Harboro tactfully sought for more definite details; and when he gathered that the affair would be too immense to be at all formal—that there would be introductions only so far as separate groups of persons were concerned, and that guests would be expected to come and go with perfect freedom, he accepted the invitation gratefully. He had not forgotten the slight which the two towns had put upon him and Sylvia, and he was not willing to subject himself to snubs from people who had behaved badly. But he realized that it was necessary for Sylvia to see people, to get away from the house occasionally, to know other society than his own.

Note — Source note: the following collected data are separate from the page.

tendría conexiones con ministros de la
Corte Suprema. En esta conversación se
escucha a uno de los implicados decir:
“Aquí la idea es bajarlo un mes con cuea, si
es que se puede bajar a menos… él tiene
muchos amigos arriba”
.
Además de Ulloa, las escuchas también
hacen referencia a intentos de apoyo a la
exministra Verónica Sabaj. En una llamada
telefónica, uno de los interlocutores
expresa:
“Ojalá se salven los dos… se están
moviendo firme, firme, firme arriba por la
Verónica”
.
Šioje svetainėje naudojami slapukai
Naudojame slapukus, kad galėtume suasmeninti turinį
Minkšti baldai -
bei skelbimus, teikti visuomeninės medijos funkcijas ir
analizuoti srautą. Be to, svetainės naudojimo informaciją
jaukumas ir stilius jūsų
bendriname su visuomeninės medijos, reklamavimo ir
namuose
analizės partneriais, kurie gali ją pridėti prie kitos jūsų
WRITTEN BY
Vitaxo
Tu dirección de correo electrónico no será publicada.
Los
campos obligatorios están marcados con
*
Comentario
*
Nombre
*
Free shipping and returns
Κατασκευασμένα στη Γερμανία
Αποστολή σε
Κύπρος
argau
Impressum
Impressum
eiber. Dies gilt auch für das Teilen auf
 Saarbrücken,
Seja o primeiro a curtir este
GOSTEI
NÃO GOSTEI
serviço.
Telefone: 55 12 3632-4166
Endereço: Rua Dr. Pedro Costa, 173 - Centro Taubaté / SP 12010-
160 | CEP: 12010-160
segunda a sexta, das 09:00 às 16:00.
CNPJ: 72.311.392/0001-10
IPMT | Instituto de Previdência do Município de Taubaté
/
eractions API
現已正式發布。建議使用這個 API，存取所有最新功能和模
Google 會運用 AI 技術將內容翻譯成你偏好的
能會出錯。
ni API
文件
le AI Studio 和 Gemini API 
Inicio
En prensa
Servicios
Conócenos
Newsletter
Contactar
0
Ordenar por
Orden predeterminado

In truth, Harboro had been very carefully taking account of Sylvia’s needs. It seemed to him that she had not been really herself since that Sunday morning when he had had to place his life in jeopardy. In a way, she seemed to love him more passionately than ever before; but not so light-heartedly, so gladly. Some elfin quality in her nature was gone, and Harboro would gladly have brought it back again. She had listless moods; and sometimes as they sat together he surprised a strange look in her eyes. She seemed to be very far away from him; and he had on these occasions the dark thought that even the substance of her body was gone, too—that if he should touch her she would vanish in a cloud of dust, like that woman in Archibald Malmaison, after she had remained behind the secret panel, undiscovered, for a generation.
And so Harboro decided that he and Sylvia would go to the big affair at the Quemado.
CHAPTER XVIII
There was an atmosphere of happiness and bustle in the house when the night of the outing came. Harboro easily managed a half-holiday (it was a Saturday), and he had ample time to make careful selection of horses for Sylvia and himself at an Eagle Pass stable. He would have preferred a carriage, but Sylvia had assumed that they would ride, and she plainly preferred that mode of travel. She had been an excellent horsewoman in the old San Antonio days.
Old Antonia was drawn out of her almost trance-like introspection. The young señora was excited, as a child might have been, at the prospect of a long ride through the chaparral, and she must not be disappointed. She had fashioned a riding-habit and a very charming little jacket, and to these the old woman made an addition of her own—a wonderful rebozo. She brought it forth from among her own possessions and offered it affectionately.